We will perform GridSearch for each LGBM model of 14 coins.

### (5.1) Hyperparam Tuning

In [None]:
parameters = {
    # 'max_depth': range (2, 10, 1),
    'num_leaves': range(21, 161, 10),
    'learning_rate': [0.1, 0.01, 0.05]
}

new_models = {}
for asset_id, asset_name in zip(df_asset_details['Asset_ID'], df_asset_details['Asset_Name']):
    print("GridSearchCV for: " + asset_name)
    grid_search = GridSearchCV(
        estimator=get_Xy_and_model_for_asset(df_train, asset_id)[2], # bitcoin
        param_grid=parameters,
        n_jobs = -1,
        cv = 5,
        verbose=True
    )
    grid_search.fit(Xs[asset_id], ys[asset_id])
    new_models[asset_id] = grid_search.best_estimator_
    grid_search.best_estimator_


In [None]:
for asset_id, asset_name in zip(df_asset_details['Asset_ID'], df_asset_details['Asset_Name']):
    print(f"Tuned model for {asset_name:<1} (ID={asset_id:})")
    print(new_models[asset_id])

### Evaluation

This forecasting competition aims to predict returns in the near future for prices $P^a$, for each asset $a$. For each row in the dataset, we include the target for prediction, `Target`. `Target` is derived from log returns ($R^a$) over 15 minutes.

$$R^a(t) = log (P^a(t+16)\ /\ P^a(t+1))$$

Crypto asset returns are highly correlated, following to a large extend the overall crypto market.
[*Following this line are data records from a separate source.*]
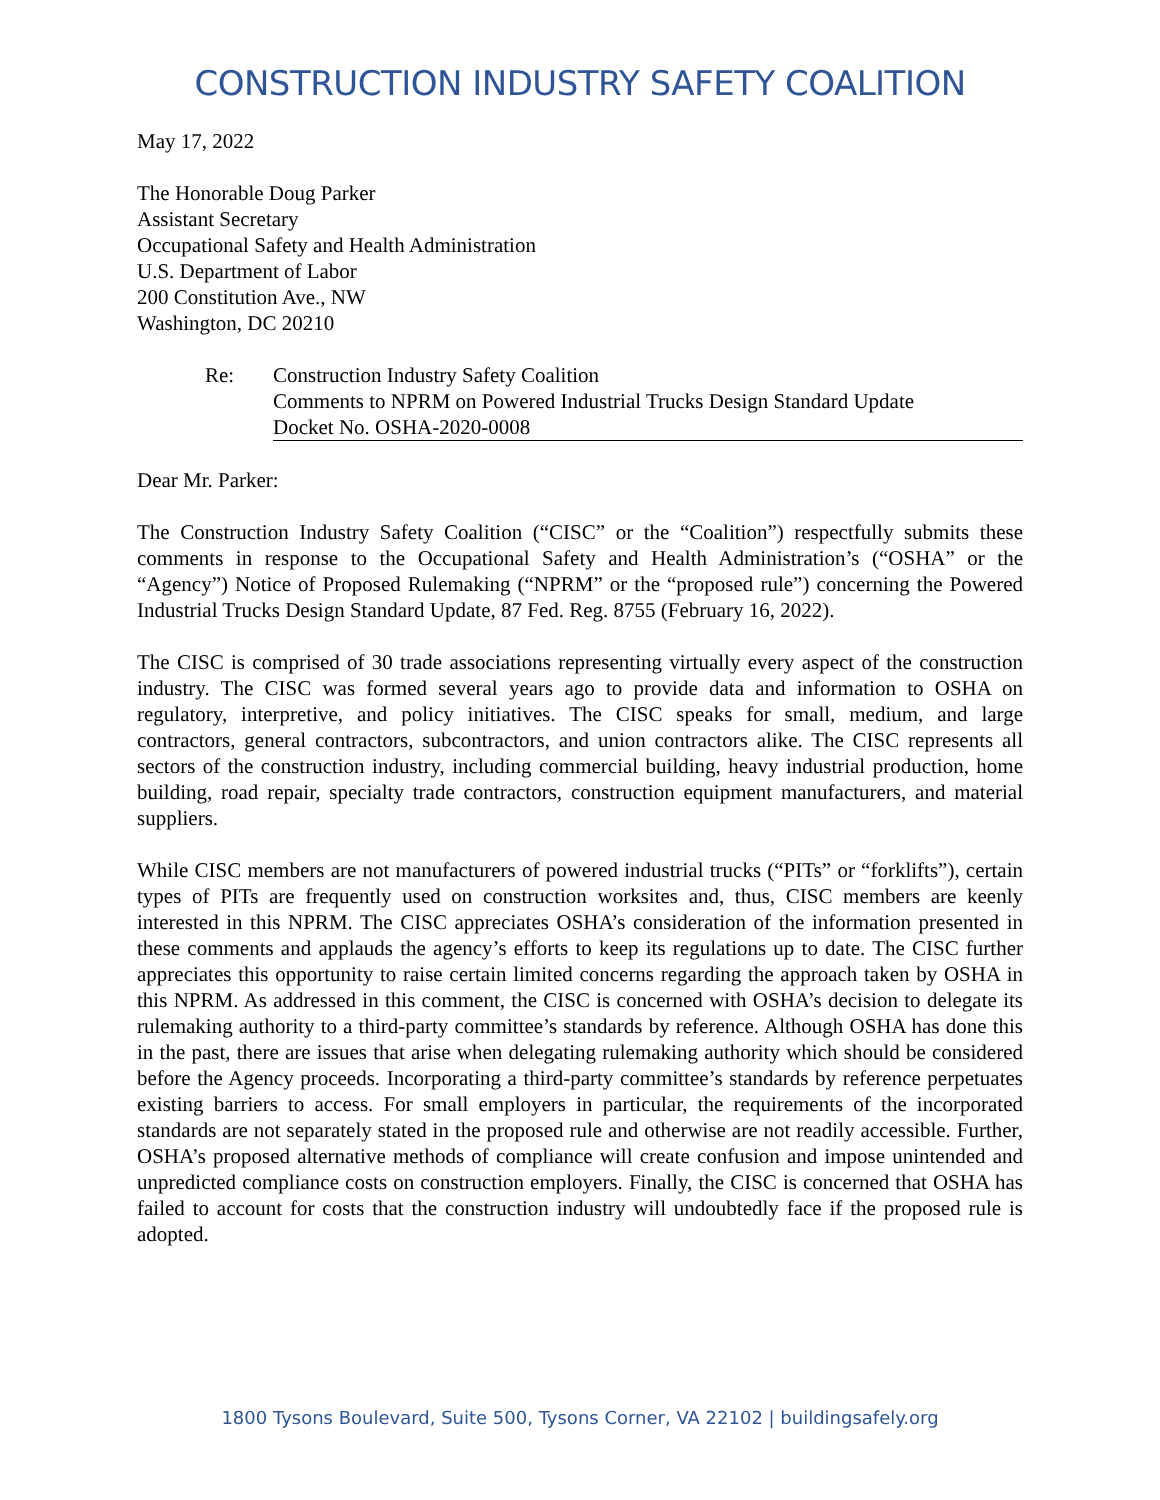CONSTRUCTION INDUSTRY SAFETY COALITION
May 17, 2022
The Honorable Doug Parker
Assistant Secretary
Occupational Safety and Health Administration
U.S. Department of Labor
200 Constitution Ave., NW
Washington, DC 20210
Re: Construction Industry Safety Coalition
Comments to NPRM on Powered Industrial Trucks Design Standard Update
Docket No. OSHA-2020-0008
Dear Mr. Parker:
The Construction Industry Safety Coalition (“CISC” or the “Coalition”) respectfully submits these comments in response to the Occupational Safety and Health Administration’s (“OSHA” or the “Agency”) Notice of Proposed Rulemaking (“NPRM” or the “proposed rule”) concerning the Powered Industrial Trucks Design Standard Update, 87 Fed. Reg. 8755 (February 16, 2022).
The CISC is comprised of 30 trade associations representing virtually every aspect of the construction industry. The CISC was formed several years ago to provide data and information to OSHA on regulatory, interpretive, and policy initiatives. The CISC speaks for small, medium, and large contractors, general contractors, subcontractors, and union contractors alike. The CISC represents all sectors of the construction industry, including commercial building, heavy industrial production, home building, road repair, specialty trade contractors, construction equipment manufacturers, and material suppliers.
While CISC members are not manufacturers of powered industrial trucks (“PITs” or “forklifts”), certain types of PITs are frequently used on construction worksites and, thus, CISC members are keenly interested in this NPRM. The CISC appreciates OSHA’s consideration of the information presented in these comments and applauds the agency’s efforts to keep its regulations up to date. The CISC further appreciates this opportunity to raise certain limited concerns regarding the approach taken by OSHA in this NPRM. As addressed in this comment, the CISC is concerned with OSHA’s decision to delegate its rulemaking authority to a third-party committee’s standards by reference. Although OSHA has done this in the past, there are issues that arise when delegating rulemaking authority which should be considered before the Agency proceeds. Incorporating a third-party committee’s standards by reference perpetuates existing barriers to access. For small employers in particular, the requirements of the incorporated standards are not separately stated in the proposed rule and otherwise are not readily accessible. Further, OSHA’s proposed alternative methods of compliance will create confusion and impose unintended and unpredicted compliance costs on construction employers. Finally, the CISC is concerned that OSHA has failed to account for costs that the construction industry will undoubtedly face if the proposed rule is adopted.
1800 Tysons Boulevard, Suite 500, Tysons Corner, VA 22102 | buildingsafely.org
As we want to test your ability to predict returns for individual assets, we perform a linear residualization, removing the market signal from individual asset returns when creating the target. In more detail, if $M(t)$ is the weighted average market returns, the target is:

$$M(t) = \frac{\sum_a w^a R^a(t)}{\sum_a w^a}  \\
\beta^a = \frac{\langle M \cdot R^a \rangle}{\langle M^2 \rangle} \\
\text{Target}^a(t) = R^a(t) - \beta^a M(t)$$

where the bracket $\langle .\rangle$ represent the rolling average over time (3750 minute windows), and same asset weights $w^a$ used for the evaluation metric.

In [None]:
# df_pred = []

# for j , row in valid_data.iterrows():        
#     if new_models[row['Asset_ID']] is not None:
#         model = new_models[row['Asset_ID']]
#         x_test = get_features(row)
#         y_pred = model.predict(pd.DataFrame([x_test]))[0]
#         df_pred.append(y_pred)
#     else: 
#         df_pred.append(0)

# print(df_pred)
    

In [None]:
# # We will simplify things and use correlation (without weights) for evaluation, and consider only BTC.
# print('Test score for BTC: ', f"{np.corrcoef(df_pred[df_pred["Asset_ID"]==1].set_index("timestamp")["Target"], valid_data[valid_data["Asset_ID"]==1].set_index("timestamp")["Target"]):.2f}")

<a id="submission"></a>
## (6) Submission

In [None]:
env = gresearch_crypto.make_env()
iter_test = env.iter_test()

for i, (df_test, df_pred) in enumerate(iter_test):
    for j , row in df_test.iterrows():        
        if new_models[row['Asset_ID']] is not None:
            try:
                model = new_models[row['Asset_ID']]
                x_test = get_features(row)
                y_pred = model.predict(pd.DataFrame([x_test]))[0]
                df_pred.loc[df_pred['row_id'] == row['row_id'], 'Target'] = y_pred
            except:
                df_pred.loc[df_pred['row_id'] == row['row_id'], 'Target'] = 0
                traceback.print_exc()
        else: 
            df_pred.loc[df_pred['row_id'] == row['row_id'], 'Target'] = 0  
    
    env.predict(df_pred)

<a id="conclusion"></a>
# (7) Personal Conclusion

As my first public contribution to Kaggle, this inspired me to participate in more competitions, perform regular data science projects, and learn about trading strategies and develop my own crypto algo trading bot.